-- Begin --

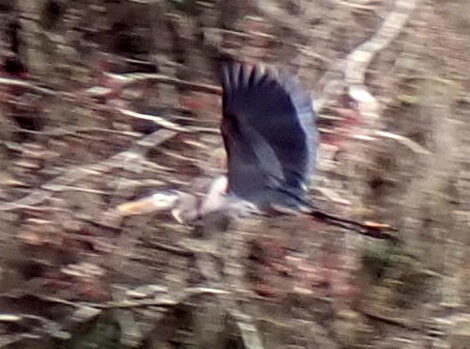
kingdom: Animalia
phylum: Chordata
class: Aves
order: Pelecaniformes
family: Ardeidae
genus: Ardea
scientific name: Ardea herodias
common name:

-- End --

TASK TO COMPLETE.
Render all the lines above as a Markdown table with two columns, Row and Line, numbering each row and skipping blank lines. Leave the pictures out.

REPLY.
| Row | Line |
|---|---|
| 1 | kingdom: Animalia |
| 2 | phylum: Chordata |
| 3 | class: Aves |
| 4 | order: Pelecaniformes |
| 5 | family: Ardeidae |
| 6 | genus: Ardea |
| 7 | scientific name: Ardea herodias |
| 8 | common name: |